» Work required
In the entries below, find the lines that contain the word "kitchen" and copy them.

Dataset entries
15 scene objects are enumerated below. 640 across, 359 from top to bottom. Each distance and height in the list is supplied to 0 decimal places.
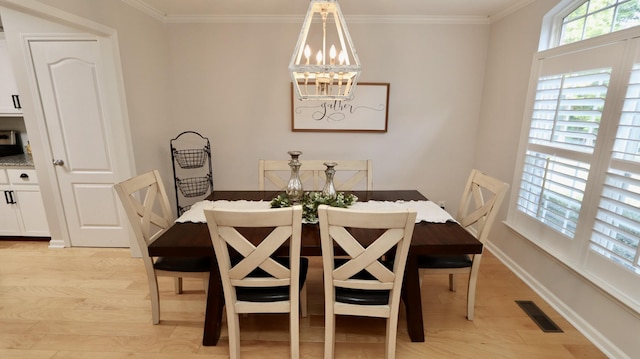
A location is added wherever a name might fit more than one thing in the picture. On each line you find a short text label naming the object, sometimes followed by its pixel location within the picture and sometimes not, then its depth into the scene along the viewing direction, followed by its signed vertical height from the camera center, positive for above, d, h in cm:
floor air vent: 194 -136
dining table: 156 -68
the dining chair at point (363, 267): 131 -74
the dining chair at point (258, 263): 134 -73
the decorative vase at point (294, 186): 200 -46
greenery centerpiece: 187 -56
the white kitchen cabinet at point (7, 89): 292 +28
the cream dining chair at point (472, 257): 187 -91
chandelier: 152 +26
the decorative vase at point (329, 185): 197 -45
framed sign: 318 +7
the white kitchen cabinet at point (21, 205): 300 -92
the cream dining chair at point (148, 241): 176 -77
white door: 257 -17
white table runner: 191 -63
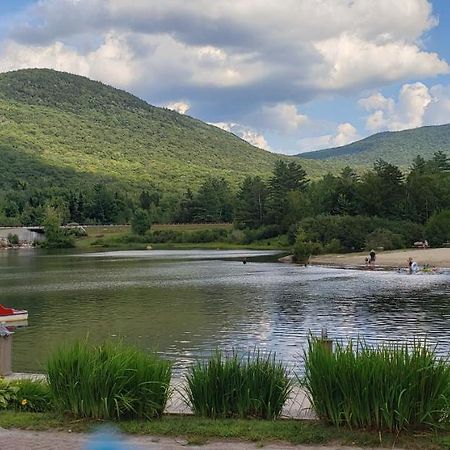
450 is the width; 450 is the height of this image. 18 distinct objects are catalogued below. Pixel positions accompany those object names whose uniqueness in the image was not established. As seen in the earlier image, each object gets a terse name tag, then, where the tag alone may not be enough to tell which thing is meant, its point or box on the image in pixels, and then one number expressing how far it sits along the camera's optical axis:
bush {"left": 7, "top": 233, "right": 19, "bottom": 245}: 166.38
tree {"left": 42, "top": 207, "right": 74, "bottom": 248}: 157.50
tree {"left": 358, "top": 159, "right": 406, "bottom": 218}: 109.88
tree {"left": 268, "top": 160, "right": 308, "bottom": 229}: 133.09
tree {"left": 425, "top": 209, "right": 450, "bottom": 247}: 95.00
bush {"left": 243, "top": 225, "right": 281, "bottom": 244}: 133.12
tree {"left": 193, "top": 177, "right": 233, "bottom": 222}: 167.62
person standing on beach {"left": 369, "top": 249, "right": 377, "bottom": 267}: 69.54
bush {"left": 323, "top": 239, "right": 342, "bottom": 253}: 97.38
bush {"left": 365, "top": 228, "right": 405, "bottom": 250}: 94.88
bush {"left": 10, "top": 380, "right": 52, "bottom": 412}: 10.71
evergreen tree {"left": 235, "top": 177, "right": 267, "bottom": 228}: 139.75
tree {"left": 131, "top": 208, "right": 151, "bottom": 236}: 153.38
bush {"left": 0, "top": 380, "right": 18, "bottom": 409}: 10.76
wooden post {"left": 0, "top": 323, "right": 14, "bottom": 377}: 14.17
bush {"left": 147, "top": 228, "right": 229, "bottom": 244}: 144.50
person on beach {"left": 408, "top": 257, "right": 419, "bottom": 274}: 58.00
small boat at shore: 31.36
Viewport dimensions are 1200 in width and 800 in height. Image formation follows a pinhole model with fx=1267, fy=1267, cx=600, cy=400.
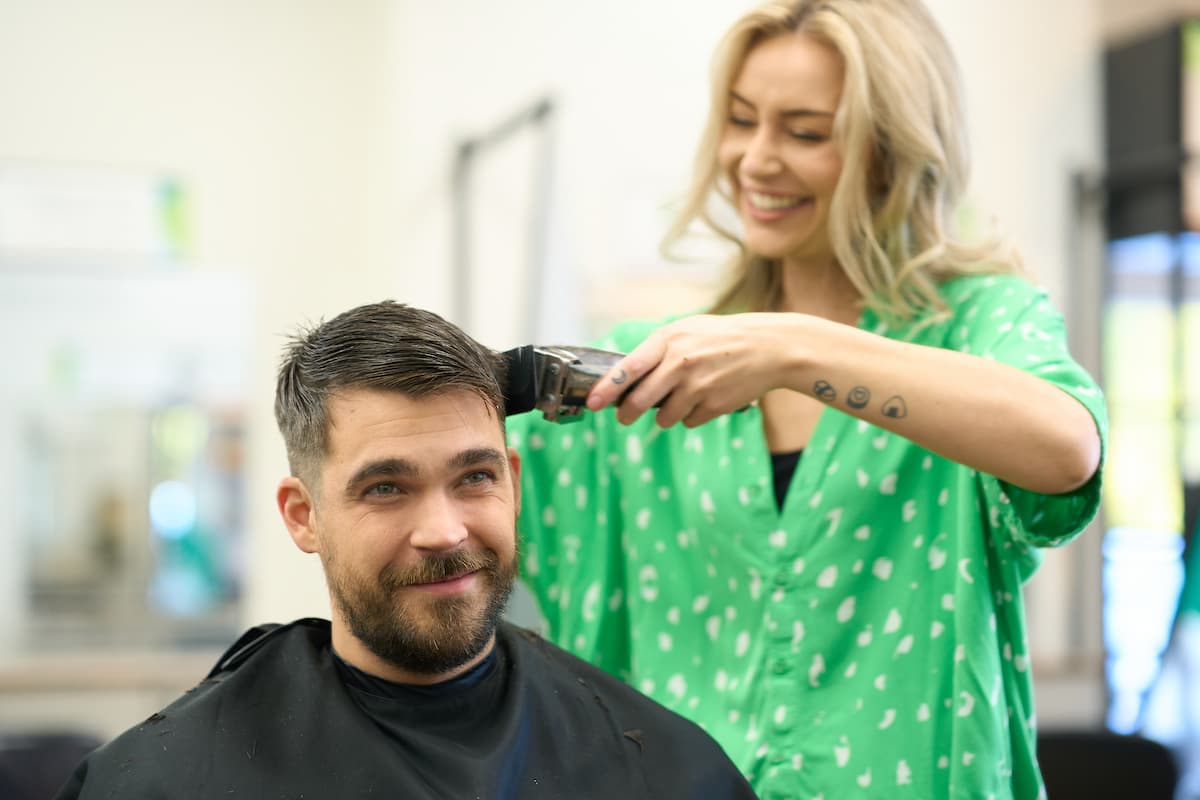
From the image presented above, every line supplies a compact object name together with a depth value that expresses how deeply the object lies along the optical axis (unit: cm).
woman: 138
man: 139
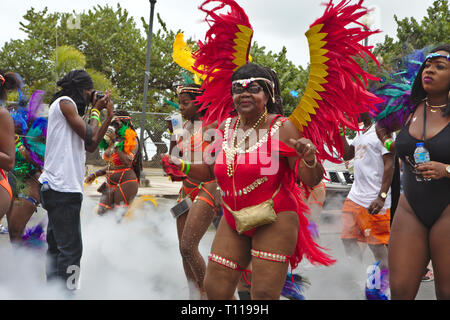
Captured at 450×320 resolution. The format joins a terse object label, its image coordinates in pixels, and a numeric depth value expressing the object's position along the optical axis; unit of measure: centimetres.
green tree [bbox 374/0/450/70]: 2388
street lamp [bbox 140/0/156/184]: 1540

» Response box
the white kitchen cabinet at point (7, 89): 292 +28
the white kitchen cabinet at point (21, 205): 300 -92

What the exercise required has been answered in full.